# HackOnData.com

## Exercise #0 - Decrypt a message


### Instructions
Starting from  the data http://tranquant.com/item-detail/1585053a-d457-4205-9135-69a771082dfd (you are required to register to the tranquant platform)

   - Find data points for which the value column is more than 4 std deviations from the population mean and find the hidden message

Notes: 
    - To solve the challenge in databricks, you have to upload the data to an S3 bucket, then mount it to dbfs.

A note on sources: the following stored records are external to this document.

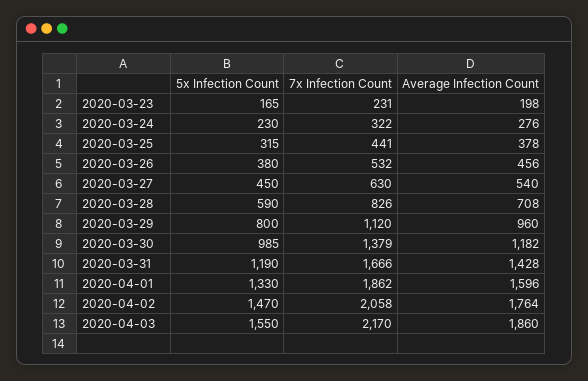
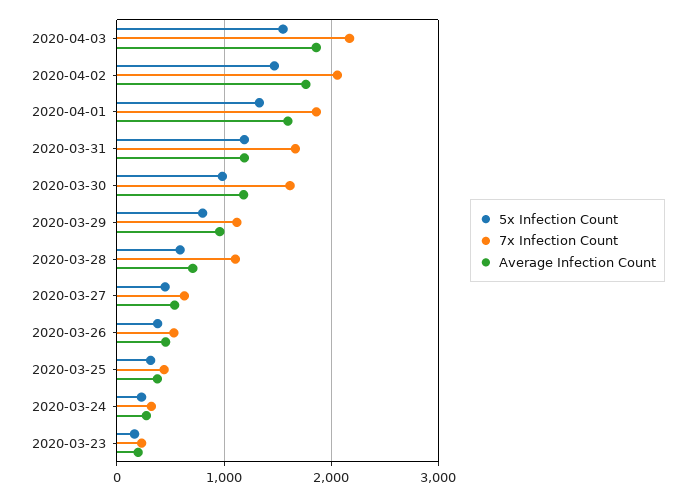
  {
    "5x Infection Count": {
      "2020-03-23": 165,
      "2020-03-24": 230,
      "2020-03-25": 315,
      "2020-03-26": 380,
      "2020-03-27": 450,
      "2020-03-28": 590,
      "2020-03-29": 800,
      "2020-03-30": 985,
      "2020-03-31": 1190,
      "2020-04-01": 1330,
      "2020-04-02": 1470,
      "2020-04-03": 1550
    },
    "7x Infection Count": {
      "2020-03-23": 231,
      "2020-03-24": 322,
      "2020-03-25": 441,
      "2020-03-26": 532,
      "2020-03-27": 630,
-     "2020-03-28": 826,
+     "2020-03-28": 1100,
      "2020-03-29": 1120,
-     "2020-03-30": 1379,
+     "2020-03-30": 1600,
      "2020-03-31": 1666,
      "2020-04-01": 1862,
      "2020-04-02": 2058,
      "2020-04-03": 2170
    },
    "Average Infection Count": {
      "2020-03-23": 198,
      "2020-03-24": 276,
      "2020-03-25": 378,
      "2020-03-26": 456,
      "2020-03-27": 540,
      "2020-03-28": 708,
      "2020-03-29": 960,
      "2020-03-30": 1182,
-     "2020-03-31": 1428,
+     "2020-03-31": 1200,
      "2020-04-01": 1596,
      "2020-04-02": 1764,
      "2020-04-03": 1860
    }
  }

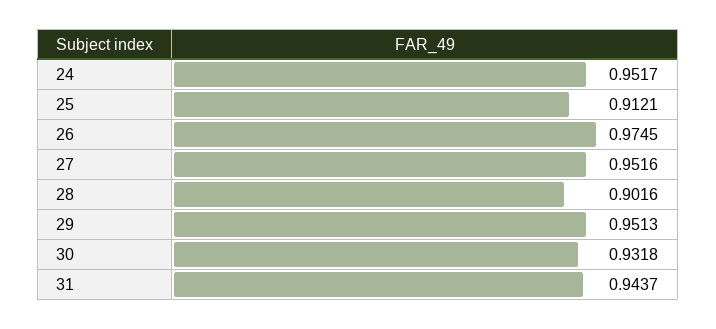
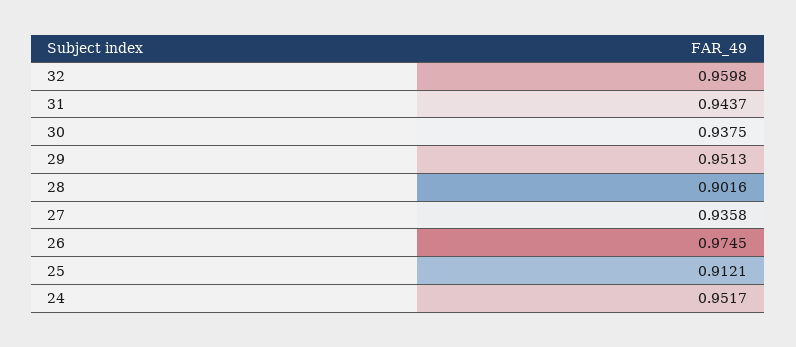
  {
    "24": 0.9517,
    "25": 0.9121,
    "26": 0.9745,
-   "27": 0.9516,
+   "27": 0.9358,
    "28": 0.9016,
    "29": 0.9513,
-   "30": 0.9318,
+   "30": 0.9375,
-   "31": 0.9437
+   "31": 0.9437,
+   "32": 0.9598
  }

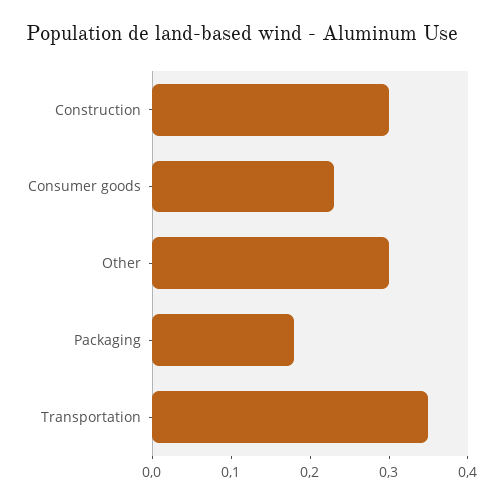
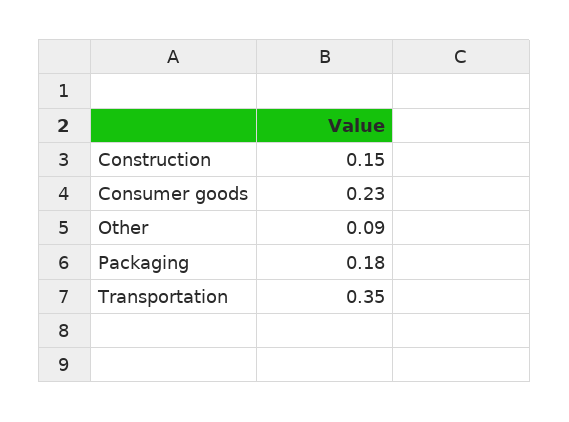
  {
-   "Construction": 0.3,
+   "Construction": 0.15,
    "Consumer goods": 0.23,
-   "Other": 0.3,
+   "Other": 0.09,
    "Packaging": 0.18,
    "Transportation": 0.35
  }

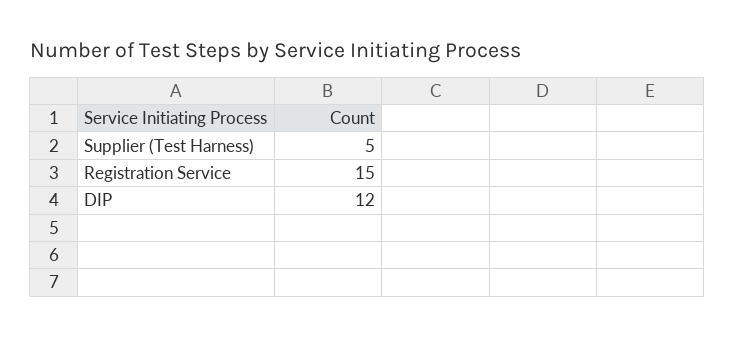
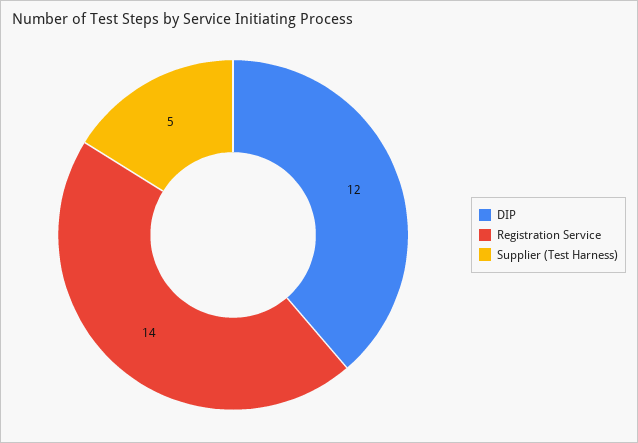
  {
    "Supplier (Test Harness)": 5,
-   "Registration Service": 15,
+   "Registration Service": 14,
    "DIP": 12
  }

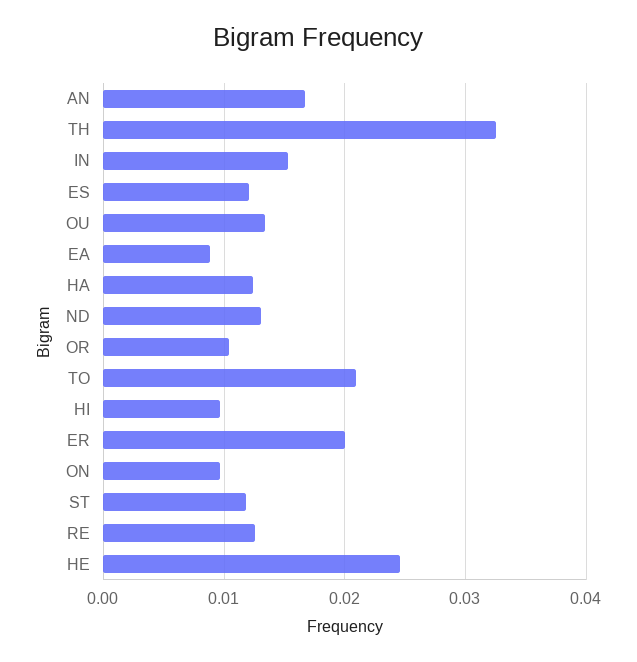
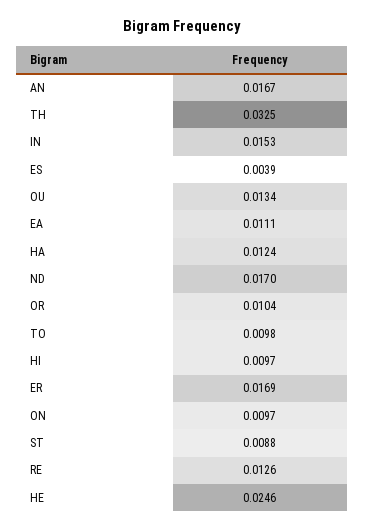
  {
    "AN": 0.0167,
    "TH": 0.0325,
    "IN": 0.0153,
-   "ES": 0.012,
+   "ES": 0.0039,
    "OU": 0.0134,
-   "EA": 0.009,
+   "EA": 0.0111,
    "HA": 0.0124,
-   "ND": 0.013,
+   "ND": 0.017,
    "OR": 0.0104,
-   "TO": 0.021,
+   "TO": 0.0098,
    "HI": 0.0097,
-   "ER": 0.02,
+   "ER": 0.0169,
    "ON": 0.0097,
-   "ST": 0.012,
+   "ST": 0.0088,
    "RE": 0.0126,
    "HE": 0.0246
  }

See:
    https://docs.cloud.databricks.com/docs/latest/databricks_guide/index.html#03%20Data%20Sources/2%20AWS%20S3%20-%20py.html

In [2]:
ACCESS_KEY = "*"
SECRET_KEY = "*"
ENCODED_SECRET_KEY = SECRET_KEY.replace("/", "%2F")
AWS_BUCKET_NAME = "*"
MOUNT_NAME = "E0"
FILENAME = "challenge0.csv"

In [3]:
# dbutils.fs.unmount("/mnt/%s" % MOUNT_NAME) # if attached, unmount and rerun
dbutils.fs.mount("s3a://%s:%s@%s" % (ACCESS_KEY, ENCODED_SECRET_KEY, AWS_BUCKET_NAME), "/mnt/%s" % MOUNT_NAME)
myRDD = sc.textFile("/mnt/%s/%s" % (MOUNT_NAME, FILENAME)

In [4]:
import itertools
import math

def _splitter(l):
    """
    Transform value as a string into value-as-a-float.
    """
    row = l.split(',')
    return tuple(row[:1] + [float(row[1])] + row[2:])
  
def _mean(iterable):
    """
    O(n)
    Formula: 
        sum of all values divided by how many elements
    """
    r = 0
    c = itertools.count(1)
    for _, x, _ in iterable:
        cnt = next(c)
        r += x
    return r and r / cnt or iterable[0][1]
  
def _standard_deviation(iterable, mean):
    """
    3 significant digits
    Formula: 
        square root of (sum of ((a mean substracted from a value), squared), 
        divided by how many elements
    """
    squares = list(math.pow((x - mean), 2) for _, x, _ in iterable)
    variance = sum(squares) / len(squares)
    return round(math.sqrt(variance), 3)  
  
def _flt_by_deviations(rows, mean, stddev, max_dev, comment=False):
    """
    Filter out rows falling between (max_dev from mean)
    """
    def _f((t, v, m)):
        dev = (v - mean)/stddev
        if  not ((-1 * max_dev) < dev < max_dev):
            retval = dev, t, m
            if comment:
                print('Deviation: %s: \t%s, - with \t%s' % retval)
            return retval[1:]
    return filter(
      None, 
      map(_f, rows))

In [5]:
header = myRDD.first()
rows_raw = myRDD.filter(lambda line: line != header)
rows_ = rows_raw.map(_splitter)

rows = rows_.collect()
mean = _mean(rows)
standard_deviation = _standard_deviation(rows, mean)
hidden_message = _flt_by_deviations(
  rows, 
  mean, 
  standard_deviation, 
  max_dev=4, 
  comment=True)  # little more details regarding matches

In [6]:
val = ''.join(h for t, h in hidden_message)
print(val.replace('" "', ' '))